Trump menyebutkan bahwa ia membahas rencana Abraham Accords dengan para pemimpin dalam negosiasi pada Sabtu.
Ia mengatakan akan menerima jika satu atau dua negara menolak menandatangani, tetapi sebagian besar harus bersedia.
Mesir dan Yordania sudah secara resmi mengakui Israel dan memiliki perjanjian damai yang sudah lama. Turki pertama kali mengakui Israel pada 1949.
Masood Khan, mantan duta besar Pakistan untuk AS, mengatakan masih harus dilihat seberapa layak usulan itu bagi negara-negara dalam daftar Trump.
Menurutnya, penyebutan Abraham Accords pada tahap ini memberikan dimensi baru pada proses diplomatik dan mediasi karena masalah ini sebelumnya tidak ada dalam agenda.

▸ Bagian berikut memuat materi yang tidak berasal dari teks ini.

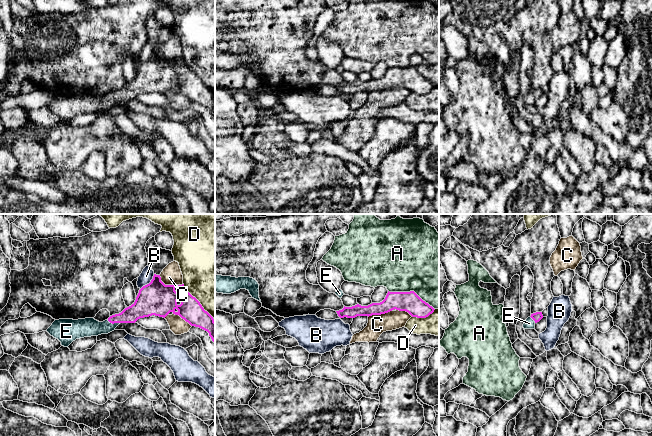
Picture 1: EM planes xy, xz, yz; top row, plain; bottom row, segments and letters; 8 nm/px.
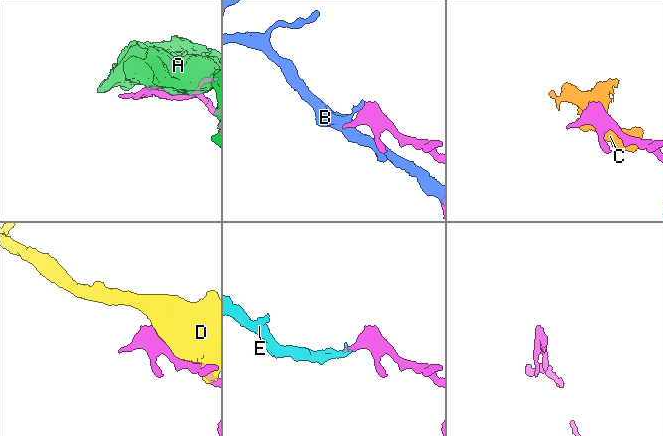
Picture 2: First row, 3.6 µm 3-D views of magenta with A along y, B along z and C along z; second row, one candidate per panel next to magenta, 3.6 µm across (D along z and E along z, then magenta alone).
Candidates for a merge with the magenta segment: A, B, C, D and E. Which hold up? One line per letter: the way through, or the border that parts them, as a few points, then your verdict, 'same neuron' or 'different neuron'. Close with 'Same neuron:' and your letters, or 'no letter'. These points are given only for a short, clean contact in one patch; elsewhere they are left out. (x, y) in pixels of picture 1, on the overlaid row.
A: different neuron
B: different neuron
C: different neuron
D: different neuron
E: way xy (140, 309), (118, 318), (113, 323), (105, 327), (87, 327); same neuron
Same neuron: E

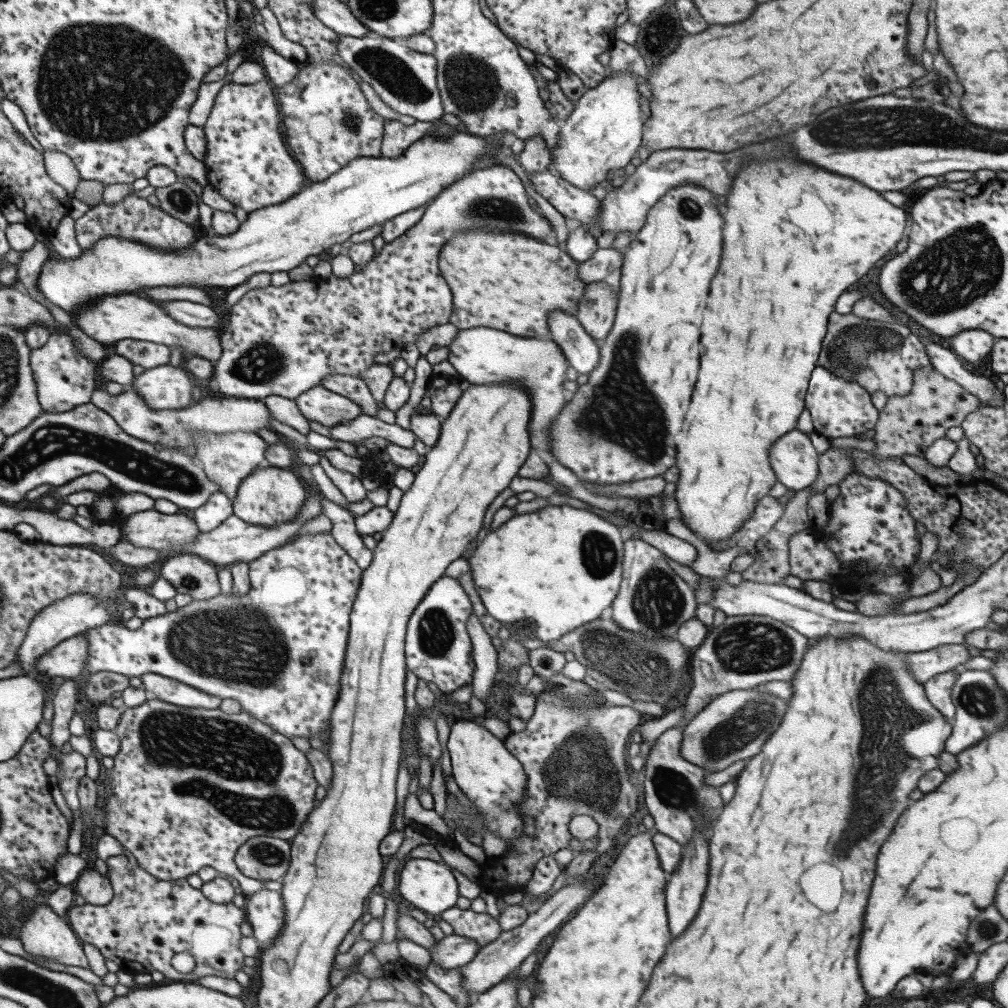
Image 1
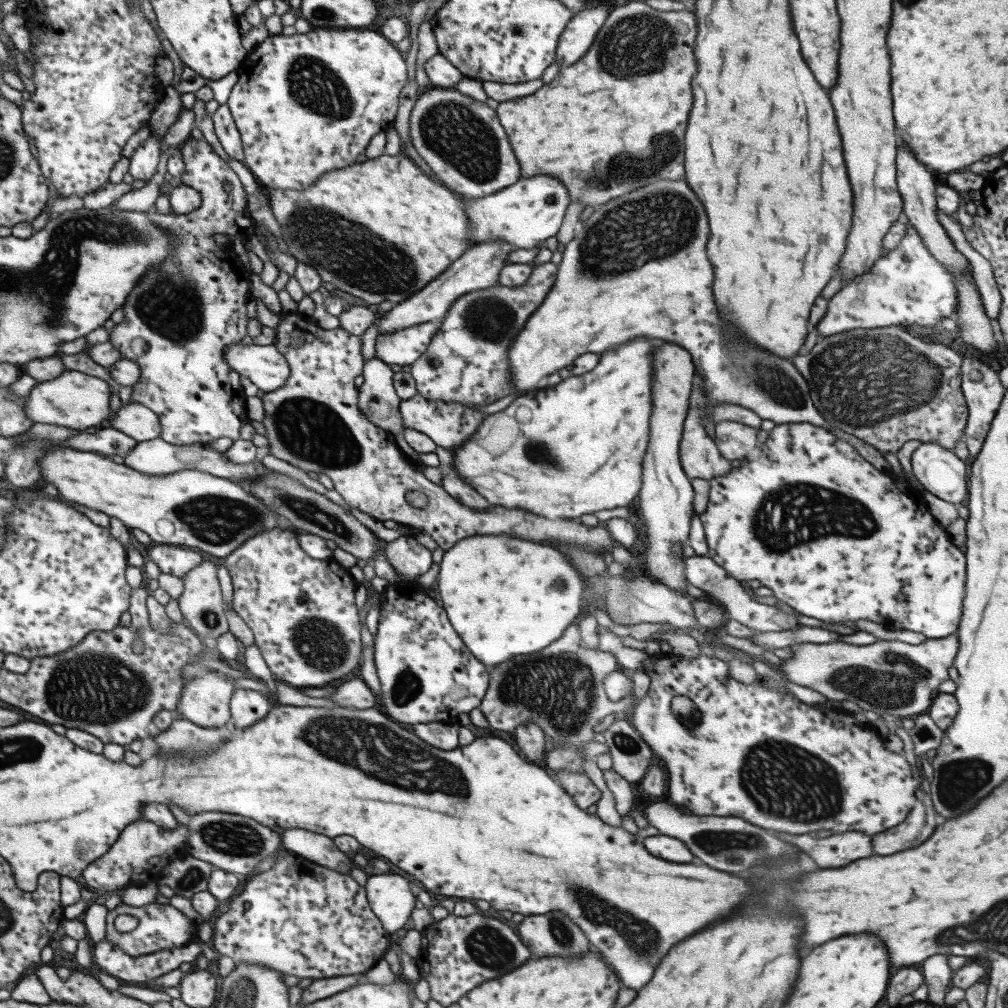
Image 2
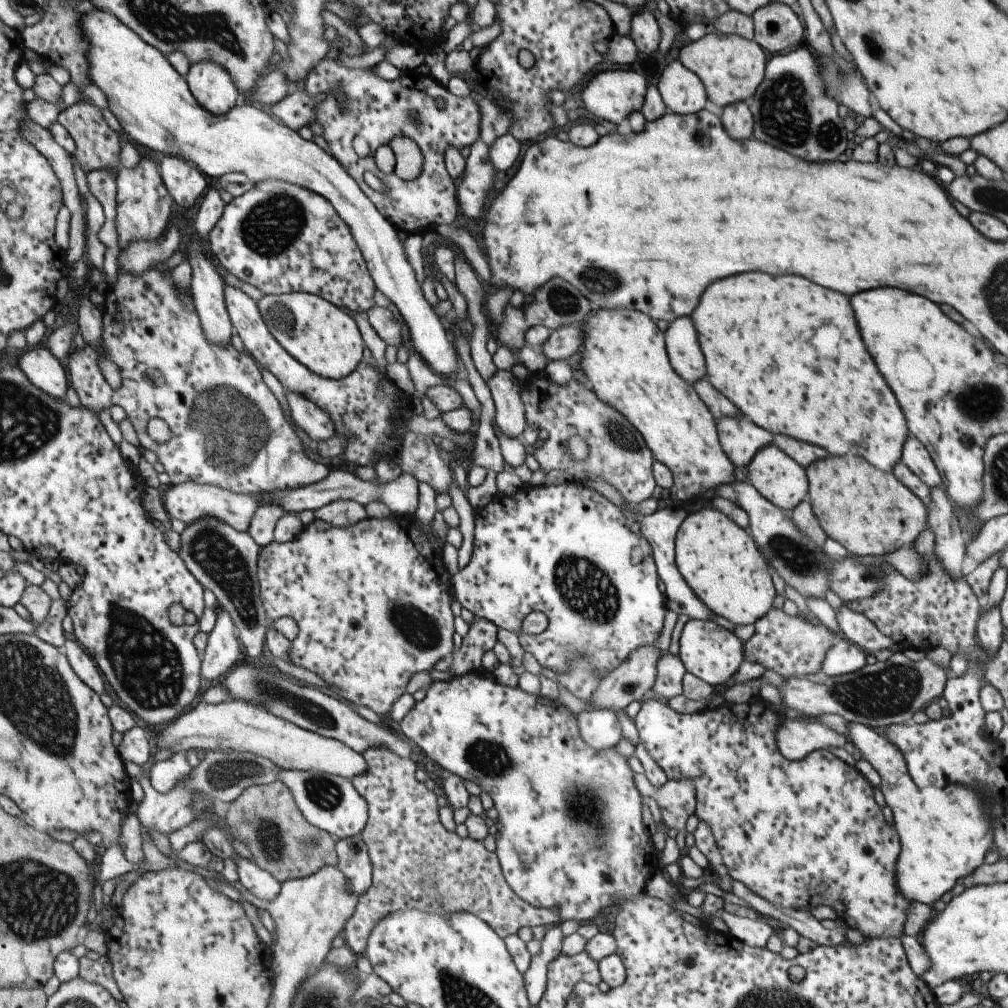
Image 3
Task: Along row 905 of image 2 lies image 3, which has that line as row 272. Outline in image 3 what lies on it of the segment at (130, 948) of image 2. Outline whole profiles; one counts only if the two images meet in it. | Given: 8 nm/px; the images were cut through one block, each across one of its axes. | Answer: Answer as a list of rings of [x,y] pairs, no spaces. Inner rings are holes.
[[[161,262],[161,264],[157,264],[156,268],[147,270],[147,272],[141,274],[141,276],[133,276],[133,274],[129,274],[129,272],[125,272],[125,270],[121,270],[121,268],[117,266],[117,278],[115,278],[115,282],[107,284],[107,291],[103,295],[99,346],[87,346],[84,342],[82,348],[78,349],[74,347],[73,350],[69,352],[64,363],[69,382],[71,382],[71,387],[77,393],[81,406],[87,408],[87,410],[91,410],[91,412],[95,412],[97,415],[101,410],[105,410],[105,408],[109,409],[114,405],[121,407],[135,431],[136,437],[138,438],[138,446],[151,450],[156,454],[157,460],[161,462],[164,472],[169,476],[170,484],[172,485],[176,485],[177,483],[181,484],[181,482],[197,482],[197,484],[217,486],[223,490],[233,491],[235,494],[251,496],[251,494],[263,494],[263,492],[275,492],[275,490],[295,490],[296,488],[303,488],[304,486],[316,483],[325,478],[330,472],[329,468],[327,468],[325,464],[315,462],[315,460],[311,460],[311,457],[308,458],[305,455],[303,451],[304,445],[295,434],[291,425],[287,422],[279,402],[277,402],[273,393],[271,393],[269,388],[263,383],[259,364],[247,352],[238,352],[231,342],[225,344],[225,346],[217,346],[217,344],[207,342],[207,338],[203,336],[199,318],[191,300],[189,287],[185,293],[178,291],[171,278],[173,268],[166,270],[163,266],[165,266],[165,263]],[[99,354],[105,354],[105,356],[117,366],[119,376],[121,376],[121,382],[117,390],[113,390],[111,386],[105,382],[105,378],[103,378],[103,374],[101,374],[101,370],[99,370]],[[151,418],[161,418],[161,420],[169,426],[171,438],[169,438],[167,442],[157,444],[157,442],[153,442],[153,440],[147,436],[146,426]]]

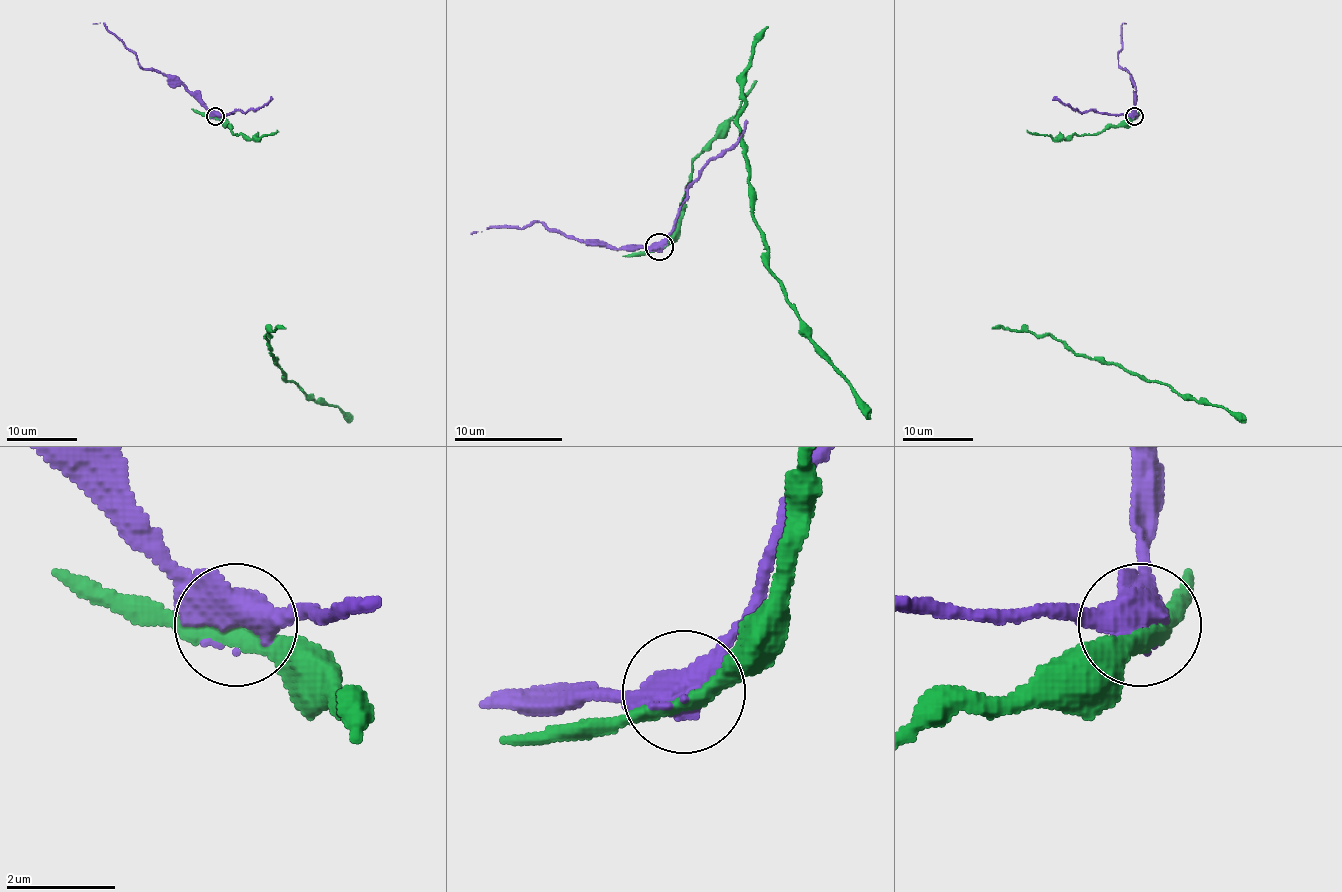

Ia menunjuk tekanan domestik yang dihadapi Trump untuk mencapai kesepakatan yang menguntungkan.
Meski demikian, Khan menilai jalur diplomatik masih berjalan dan Pakistan berada di pusatnya, didukung oleh negara-negara regional. Belum jelas kapan atau bagaimana kesepakatan dengan Iran dapat diselesaikan.
>>> Trump Sebut Negosiasi Iran Berjalan Baik, Ancaman Serangan Lebih Kuat Jika Buntu
Trump mengisyaratkan bahwa Iran pun pada akhirnya bisa menandatangani Abraham Accords jika kesepakatan tercapai.